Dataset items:
_ _ _ _ _

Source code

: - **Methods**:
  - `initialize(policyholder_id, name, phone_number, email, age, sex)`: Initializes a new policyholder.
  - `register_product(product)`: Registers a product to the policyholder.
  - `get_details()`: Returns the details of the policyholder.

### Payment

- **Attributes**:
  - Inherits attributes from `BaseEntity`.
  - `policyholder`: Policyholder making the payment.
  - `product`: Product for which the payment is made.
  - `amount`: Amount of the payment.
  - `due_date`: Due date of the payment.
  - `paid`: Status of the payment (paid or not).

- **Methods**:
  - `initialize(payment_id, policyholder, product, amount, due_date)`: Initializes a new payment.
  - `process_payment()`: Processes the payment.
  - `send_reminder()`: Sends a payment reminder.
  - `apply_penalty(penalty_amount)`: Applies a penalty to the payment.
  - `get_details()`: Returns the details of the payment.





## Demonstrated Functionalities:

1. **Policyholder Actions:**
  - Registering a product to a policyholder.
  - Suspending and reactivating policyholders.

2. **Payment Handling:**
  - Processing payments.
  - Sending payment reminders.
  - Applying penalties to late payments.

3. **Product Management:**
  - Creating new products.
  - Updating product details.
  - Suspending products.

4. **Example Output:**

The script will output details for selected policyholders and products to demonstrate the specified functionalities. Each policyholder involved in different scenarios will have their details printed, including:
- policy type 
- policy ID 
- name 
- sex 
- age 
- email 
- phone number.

_ _ _ _ _

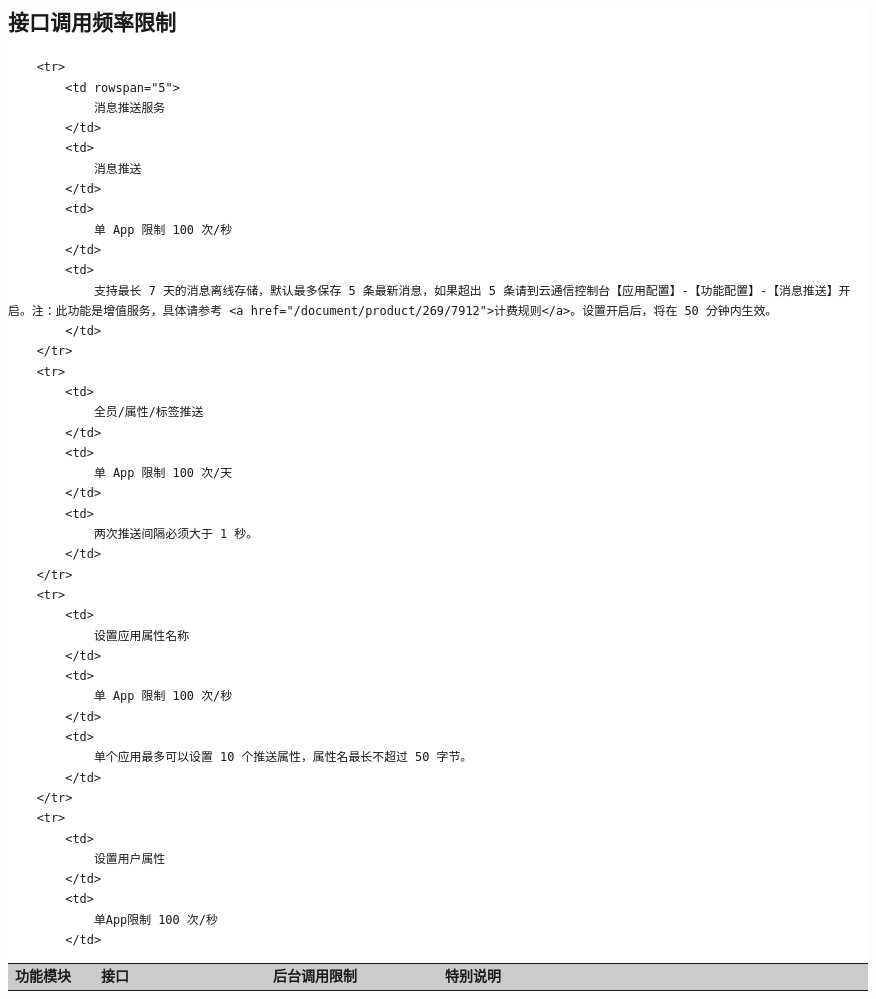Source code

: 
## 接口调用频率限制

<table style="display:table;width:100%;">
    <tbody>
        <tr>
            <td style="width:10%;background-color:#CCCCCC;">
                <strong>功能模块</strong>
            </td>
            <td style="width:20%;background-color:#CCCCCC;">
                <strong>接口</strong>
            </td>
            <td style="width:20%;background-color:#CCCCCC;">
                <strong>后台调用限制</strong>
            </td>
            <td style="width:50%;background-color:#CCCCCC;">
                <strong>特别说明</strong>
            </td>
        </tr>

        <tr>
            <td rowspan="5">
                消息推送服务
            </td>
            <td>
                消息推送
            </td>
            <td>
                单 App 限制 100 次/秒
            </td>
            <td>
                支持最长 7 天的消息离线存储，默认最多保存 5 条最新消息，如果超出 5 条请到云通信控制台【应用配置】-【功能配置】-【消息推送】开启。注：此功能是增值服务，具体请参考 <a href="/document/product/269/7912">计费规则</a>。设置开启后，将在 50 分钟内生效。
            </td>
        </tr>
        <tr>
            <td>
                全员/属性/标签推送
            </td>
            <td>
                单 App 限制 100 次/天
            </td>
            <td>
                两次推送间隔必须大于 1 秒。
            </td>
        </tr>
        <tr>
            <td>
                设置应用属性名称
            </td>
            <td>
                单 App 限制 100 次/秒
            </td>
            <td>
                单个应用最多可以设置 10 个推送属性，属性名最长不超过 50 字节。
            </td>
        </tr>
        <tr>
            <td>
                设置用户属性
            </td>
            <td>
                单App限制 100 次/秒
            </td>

_ _ _ _ _

# EXERCISE PROMPT
Collect each line of the records above that includes the word "products", and list them.

# ANSWER FOR THIS EXERCISE
  - Creating new products.
  - Suspending products.
The script will output details for selected policyholders and products to demonstrate the specified functionalities. Each policyholder involved in different scenarios will have their details printed, including:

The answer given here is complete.